Page extract Start Marker

Last month, in Allen v. V & A Brothers, Inc., No. A-30 Sept. Term 2010, 066568 (N.J. July 7, 2011), the New Jersey Supreme Court, New Jersey’s court of last resort, modifying and affirming in pertinent part the judgment of New Jersey’s Appellate Division, held that when a company violates regulations issued under the New Jersey Consumer Fraud Act, N.J.S.A. §§ 56:8-1 – 56:8-184 (the “Consumer Fraud Act”), and when principals or officers of the company “set the policies” that breached the regulations, “adopted a course of conduct” that violated the regulations, or “participat[ed]” or “engaged in” any of the regulatory breaches, the company’s officers are personally liable for (treble) damages for those violations, at least where the breached regulations do not, by their terms, preclude such individual liability.

For further discussion of the New Jersey Consumer Fraud Act, see here.  For this author’s June 29, 2010 post on the judgment of New Jersey’s Appellate Division in the Allen case that the New Jersey Supreme Court modified and affirmed, see here.

Page extract End Marker
Data provided Start Marker

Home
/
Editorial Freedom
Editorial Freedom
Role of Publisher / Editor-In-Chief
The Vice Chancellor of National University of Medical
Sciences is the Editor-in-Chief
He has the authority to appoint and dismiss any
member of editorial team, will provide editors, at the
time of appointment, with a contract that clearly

Data provided End Marker

Tasks for this exercise:
1) Copy out every line of the entries on editorial freedom word for word.
2) Resume the post on the Allen v. V & A Brothers decision, continuing from its final sentence.

Activity answers:
1)
Home
/
Editorial Freedom
Editorial Freedom
Role of Publisher / Editor-In-Chief
The Vice Chancellor of National University of Medical
Sciences is the Editor-in-Chief
He has the authority to appoint and dismiss any
member of editorial team, will provide editors, at the
time of appointment, with a contract that clearly

2)
In Allen, the trial court’s order had granted summary judgment dismissing the plaintiff homeowners’ claims against the two owners of a landscaping company which had secretly substituted inferior backfill for that specified in the construction plans for a retaining wall.  The purpose of the retaining wall was to enable the plaintiffs to build an in-ground swimming pool in their backyard.

A jury already had determined that the landscaping company was liable to the homeowners for (trebled) damages of $490,000 for failing to put in writing the plans for the work, for failing to obtain final approval for the work before taking final payment from the homeowners, and for altering the design of the retaining wall and surreptitiously substituting inferior backfill material for that agreed upon, all in violation of regulations issued under the Consumer Fraud Act.  See N.J. Admin. Code §§ 13:45A-16.2(a)(12), 13:45A-16.2(a)(10)(ii), 13:45A-16.2(a)(3)(iv).   Because of the landscaping firm’s breaches of these regulations, the retaining wall showed excessive bulging.  The plaintiff’s expert engineer opined that the retaining wall would continue to move and that it would eventually cause the homeowners’ swimming pool to crack and leak.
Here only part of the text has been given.